Rebecca entró en el salón y se sentó a la mesa, algo insólito en ella. Sylvia le sirvió té. Nadie habló durante un rato.

—Los gritos de ese idiota se oían desde el hospital —dijo Sylvia al fin—. El camarada inspector tiene más probabilidades de sufrir una apoplejía que cualquier persona que haya conocido en mi vida.

—Sí, sí —reconoció el sacerdote.

—Qué vergüenza —prosiguió Sylvia—. Los niños han estado soñando con la visita de ese tipo durante semanas. «El inspector hará esto, el inspector hará lo otro, el inspector traerá libros...»

—No es para tanto, Sylvia —murmuró el padre McGuire.

—¿Qué? Cómo puede decir...

—Es una vergüenza, una vergüenza —terció Rebecca.

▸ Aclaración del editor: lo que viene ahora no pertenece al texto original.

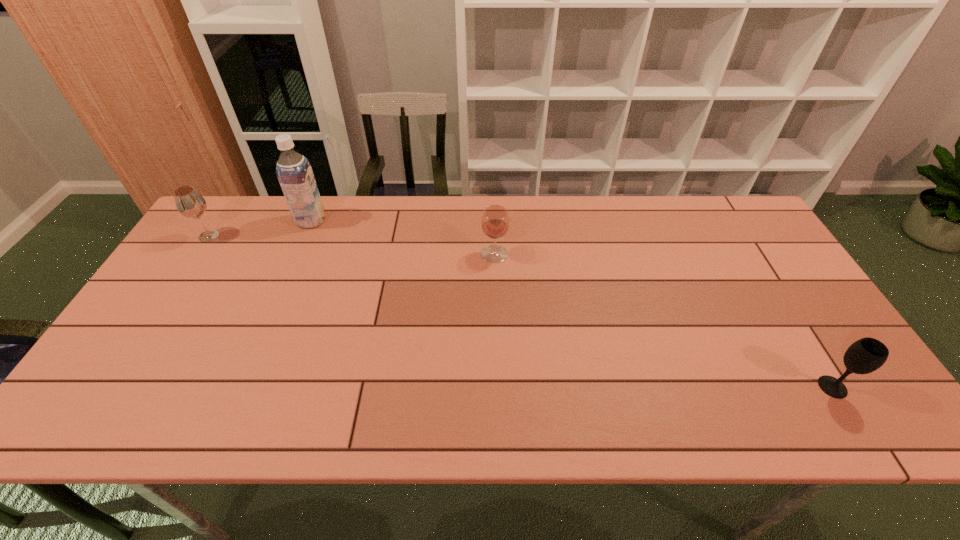
This screenshot has height=540, width=960. I want to click on vacant space at the near edge, so click(584, 408).

Locate an element on the screen. The image size is (960, 540). free space at the left edge of the desktop is located at coordinates (194, 327).

Find the location of `vacant space at the right edge of the desktop`. vacant space at the right edge of the desktop is located at coordinates (824, 324).

At what (x,y) coordinates should I click in order to perform the action: click on free location at the far left corner of the desktop. Please return your answer as a coordinate pair (x, y). Looking at the image, I should click on (264, 208).

In the image, there is a desktop. Identify the location of free space at the near right corner. (879, 432).

Find the location of a particular element. This screenshot has width=960, height=540. unoccupied area between the nearest object and the farthest wineglass is located at coordinates (520, 312).

Locate an element on the screen. Image resolution: width=960 pixels, height=540 pixels. free space between the third object from left to right and the soya milk is located at coordinates (403, 238).

This screenshot has width=960, height=540. What are the coordinates of `vacant space that is in between the farthest wineglass and the second wineglass from right to left` in the screenshot? It's located at (351, 245).

What are the coordinates of `free space between the second wineglass from left to right and the farthest wineglass` in the screenshot? It's located at (351, 245).

Find the location of a particular element. free spot between the farthest wineglass and the tallest object is located at coordinates (260, 228).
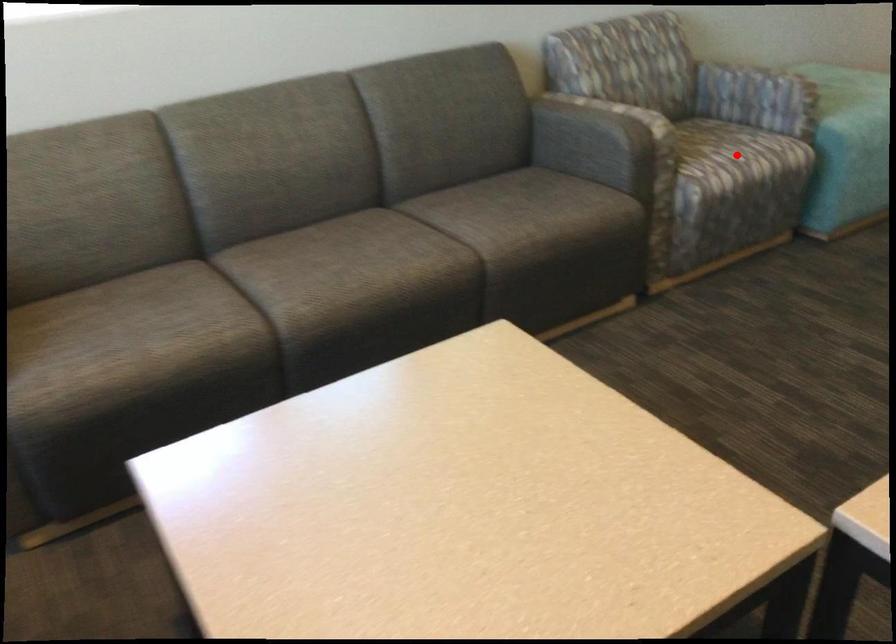
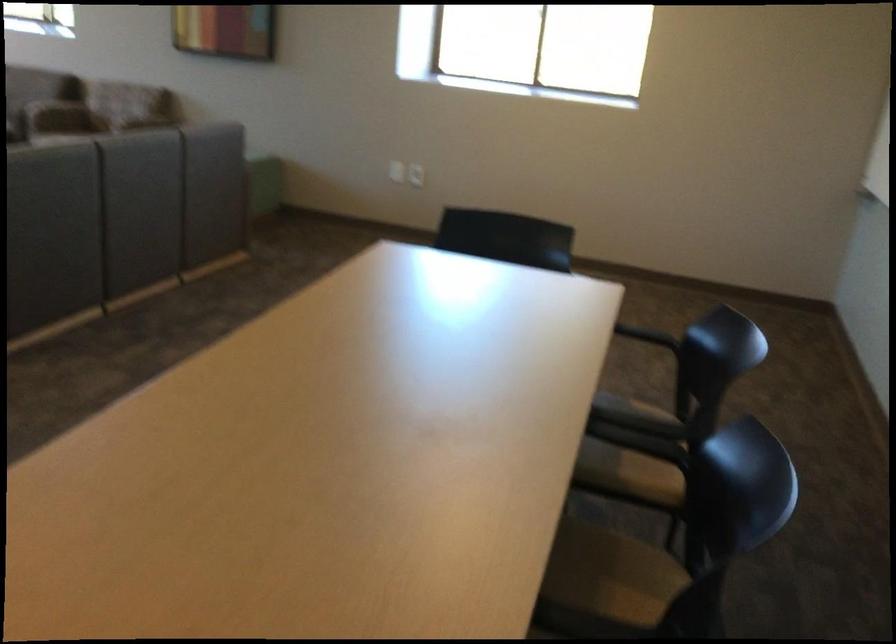
Question: I am providing you with two images of the same scene from different viewpoints. A red point is marked on the first image. Can you still see the location of the red point in image 2?

Choices:
 (A) Yes
 (B) No

Answer: (B)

—¿Cómo puede estar tan tranquilo, Kevin? —Sylvia rara vez llamaba al padre McGuire por su nombre de pila—. Es un crimen. Ese hombre es un criminal.

—Sí, sí, sí—dijo el sacerdote. Al cabo de un largo silencio, y añadió—: ¿Nunca has pensado que ésa es la historia de la humanidad? Los poderosos le sacan el pan de la boca a los
povos
, pero los
povos
siempre se las ingenian para salir adelante.

—¿Se refiere a que los pobres siguen existiendo? —preguntó Sylvia con sarcasmo.

—¿Alguna vez has observado lo contrario?

—Y no hay nada que hacer porque todo seguirá igual, ¿verdad?

—Quizá —contestó el padre McGuire—. Lo que me llama la atención es tu actitud. Las injusticias no dejan de sorprenderte, a pesar de que las cosas siempre han sido así.

—Pero les prometieron tantas cosas... En el momento de la independencia les prometieron..., bueno, de todo.

—Los políticos hacen promesas que luego rompen.

—Yo les creí—admitió Rebecca—. Fui una idiota; cuando llegó la liberación me puse a dar gritos de alegría. Pensé que hablaban en serio.

—Claro que hablaban en serio —repuso el sacerdote.

—Creo que todos nuestros gobernantes se volvieron malos porque les echaron una maldición —dijo Rebecca.

—¡Que Dios nos asista! —exclamó el padre McGuire, perdiendo la paciencia—.

No estoy de humor para escuchar esas tonterías. —Sin embargo, no se levantó de la mesa.

—Sí—continuó Rebecca—. Fue por la guerra, porque en la guerra no enterramos a nuestros muertos. ¿Sabe que hay esqueletos en las cuevas de las colinas? ¿Lo sabía? Me lo contó Aaron. Y si no enterramos a los muertos según nuestras costumbres, ellos regresan y nos maldicen.

—Rebecca, eres una de las mujeres más inteligentes que conozco y...

—Y ahora aparece eso del sida. Es una maldición. ¿Qué otra cosa puede ser?

—No es una maldición, Rebecca —intervino Sylvia—, sino un virus.

—Yo tenía seis hijos, ahora tengo tres y pronto sólo me quedarán dos. Todos los días hay una tumba nueva en el cementerio.

—¿Sabes algo de la peste negra?

—¿Qué voy a saber yo? No pasé del primer curso.

Eso significaba que, si bien había oído algo al respecto y sabía más de lo que estaba dispuesta a reconocer, quería que la instruyesen.

—Fue una epidemia que afectó a Asia, Europa y el norte de África. Acabó con la tercera parte de la población —explicó Sylvia.

—Las ratas y las moscas —terció el padre McGuire—. Ellas propagaron la enfermedad.

—¿Y quién les señaló el camino a las ratas?

—Fue una epidemia, Rebecca. Igual que el sida, que el flaco.

—Dios está enfadado con nosotros —insistió Rebecca.

—Que el Señor nos asista a todos —dijo el sacerdote—. Ya soy viejo y quiero volver a Irlanda, a casa.

Lo cierto es que se quejaba tanto como un viejo y no tenía buen aspecto... Al menos en su caso, no cabía culpar al sida. Hacía poco que había sufrido otro ataque de malaria. Estaba extenuado.

Sylvia rompió a llorar.

—Voy a echarme un rato —anunció el padre McGuire—. Sé que es inútil que te sugiera que hagas lo mismo.

Rebecca ayudó a Sylvia a ponerse en pie y la acompañó a su habitación. La dejó en la cama, donde se tendió con una mano sobre los ojos. Rebecca se arrodilló a su lado y le pasó un brazo por debajo de la cabeza.